A New Artificial Intelligence (AI) Research Focuses on The Personalization of Generative Art by Teaching a Model Many New Concepts at Once and Combining Them on The Fly

Text-to-Image generation using diffusion models has been a hot topic in generative modeling for the past few years. Diffusion models are capable of generating high-quality images of concepts learned during training, but those training datasets are very large and not personalized. Now users want some personalization in these models; instead of generating images of a random dog at some place, the user wants to create images of their dog at some place in their house. One straightforward solution to this problem is retraining the model by involving the new information in the dataset. But there are certain limitations to it: First, for learning a new concept, the model needs a very large amount of data, but the user can only have up to a few examples. Second, retraining the model whenever we need to learn a new concept is highly inefficient. Third, learning new concepts will result in forgetting the previously learned concepts.

To address these limitations, a team of researchers from Carnegie Mellon University, Tsinghua University, and Adobe Research proposes a method to learn multiple new concepts without the need to retrain the model completely, only using a few examples. They listed their experiments and findings in the paper “Multi-Concept Customization of Text-to-Image Diffusion.” 

In this paper, the team proposed a fine-tuning technique, Custom Diffusion for the text-to-image diffusion models, which identifies a small subset of model weights such that fine-tuning only those weights is enough to model the new concepts. At the same time, it prevents catastrophic forgetting and is highly efficient as only a very small number of parameters are being trained. To further avoid forgetting, intermixing similar concepts, and overfitting to the new concept, a small set of real images with a caption similar to the target images is chosen and fed to the model while fine-tuning (Figure 2). 
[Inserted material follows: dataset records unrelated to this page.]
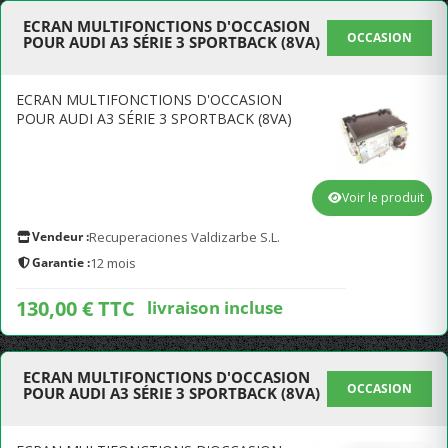
ECRAN MULTIFONCTIONS D'OCCASION
OCCASION
POUR AUDI A3 SÉRIE 3 SPORTBACK (8VA)
ECRAN MULTIFONCTIONS D'OCCASION
POUR AUDI A3 SÉRIE 3 SPORTBACK (8VA)
Voir le produit
Vendeur :
Recuperaciones Valdizarbe S.L.
Garantie :
12 mois
130,00 € TTC
livraison incluse
ECRAN MULTIFONCTIONS D'OCCASION
OCCASION
POUR AUDI A3 SÉRIE 3 SPORTBACK (8VA)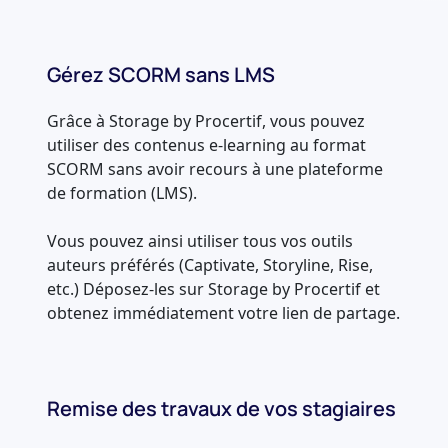
Gérez SCORM sans LMS
Grâce à Storage by Procertif, vous pouvez
utiliser des contenus e-learning au format
SCORM sans avoir recours à une plateforme
de formation (LMS).
Vous pouvez ainsi utiliser tous vos outils
auteurs préférés (Captivate, Storyline, Rise,
etc.) Déposez-les sur Storage by Procertif et
obtenez immédiatement votre lien de partage.
Remise des travaux de vos stagiaires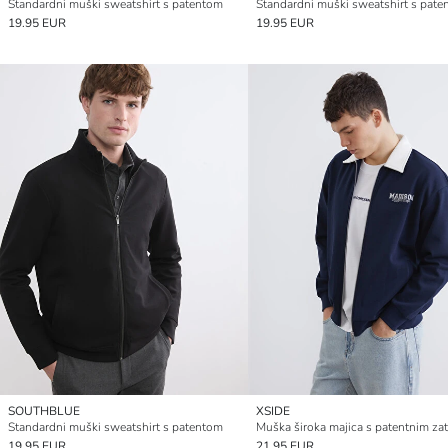
Standardni muški sweatshirt s patentom
Standardni muški sweatshirt s pat
19.95 EUR
19.95 EUR
SOUTHBLUE
XSIDE
Standardni muški sweatshirt s patentom
19.95 EUR
21.95 EUR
The method is built on Stable Diffusion, and up to 4 images are used as training examples while fine-tuning. 

We got that fine-tuning only a small set of parameters is effective and highly efficient, but how do we choose those parameters, and why does it work?

The idea behind this answer is simply an observation from experiments. The team trained the complete models on the dataset involving new concepts and carefully observed how the weights of different layers changed. The result of the observation was weights of Cross-Attention layers were affected the most, implying it plays a significant role while fine-tuning. The team leveraged that and concluded that the model could be customized significantly by only fine-tuning the cross-attention layers. And it works magnificently. 
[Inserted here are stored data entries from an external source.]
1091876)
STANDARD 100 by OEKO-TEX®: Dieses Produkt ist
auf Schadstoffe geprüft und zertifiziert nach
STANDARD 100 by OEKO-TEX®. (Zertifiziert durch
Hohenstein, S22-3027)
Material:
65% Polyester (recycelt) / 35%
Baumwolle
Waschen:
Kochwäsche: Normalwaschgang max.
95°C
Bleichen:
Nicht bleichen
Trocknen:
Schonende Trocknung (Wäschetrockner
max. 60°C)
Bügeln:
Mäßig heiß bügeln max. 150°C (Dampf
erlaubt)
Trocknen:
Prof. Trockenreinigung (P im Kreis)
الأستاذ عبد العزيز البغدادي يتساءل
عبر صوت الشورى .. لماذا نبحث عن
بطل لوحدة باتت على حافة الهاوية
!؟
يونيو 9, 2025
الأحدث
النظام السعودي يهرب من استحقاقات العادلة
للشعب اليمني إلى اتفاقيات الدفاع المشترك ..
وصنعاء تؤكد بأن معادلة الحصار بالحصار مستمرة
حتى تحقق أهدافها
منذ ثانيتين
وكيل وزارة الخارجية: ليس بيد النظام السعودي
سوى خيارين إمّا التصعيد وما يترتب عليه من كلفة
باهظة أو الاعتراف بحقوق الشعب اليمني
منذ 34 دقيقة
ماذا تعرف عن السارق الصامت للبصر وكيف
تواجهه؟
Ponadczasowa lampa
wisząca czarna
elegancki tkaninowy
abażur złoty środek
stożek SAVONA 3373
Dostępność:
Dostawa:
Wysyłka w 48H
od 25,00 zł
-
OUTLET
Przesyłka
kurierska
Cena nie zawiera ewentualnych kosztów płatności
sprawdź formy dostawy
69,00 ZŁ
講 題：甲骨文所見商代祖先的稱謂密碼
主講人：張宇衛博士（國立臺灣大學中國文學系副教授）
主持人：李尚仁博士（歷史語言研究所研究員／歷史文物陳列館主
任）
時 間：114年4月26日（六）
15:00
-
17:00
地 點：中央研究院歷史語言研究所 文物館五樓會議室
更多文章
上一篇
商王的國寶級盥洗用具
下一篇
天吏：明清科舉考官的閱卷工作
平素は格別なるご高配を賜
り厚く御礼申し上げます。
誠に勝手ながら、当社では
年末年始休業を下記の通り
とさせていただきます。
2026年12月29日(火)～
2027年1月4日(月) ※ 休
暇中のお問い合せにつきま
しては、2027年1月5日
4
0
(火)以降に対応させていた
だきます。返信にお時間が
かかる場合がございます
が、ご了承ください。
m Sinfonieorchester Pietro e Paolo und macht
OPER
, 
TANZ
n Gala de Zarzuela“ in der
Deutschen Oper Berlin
In addition to this, there is another important component in this approach: The regularisation dataset. Since we are using only a few samples for fine-tuning, the model can overfit the target concept and lead to language drift. For example, training on “moongate” will lead to the model forgetting the association of “moon” and “gate” with the previously learned concepts. To avoid this, a set of 200 images is selected from the LAION-400M dataset with corresponding captions that are highly similar to the target image captions. By fine-tuning on this dataset, the model learns the new concept while also revising the previously learned concepts. Hence, avoiding forgetting and intermixing of concepts (Figure 5). 

The following figures and tables shows results of the papers:

This paper concludes that Custom Diffusion is an efficient method for

augmenting existing text-to-image models. It can quickly acquire a new concept given only a few examples and compose multiple concepts together in novel settings. The authors found that optimizing just a few parameters of the model was sufficient to represent these new concepts while still being memory and computationally efficient.

However, there are some limitations of pretrained models that the fine-tuned model inherits. As shown in Figure 11, Tough compositions, e.g., A tortoise plushy and a teddy bear, remains challenging. Moreover, composing three or more concepts is also problematic. Addressing these limitations can be a future direction for research in this field.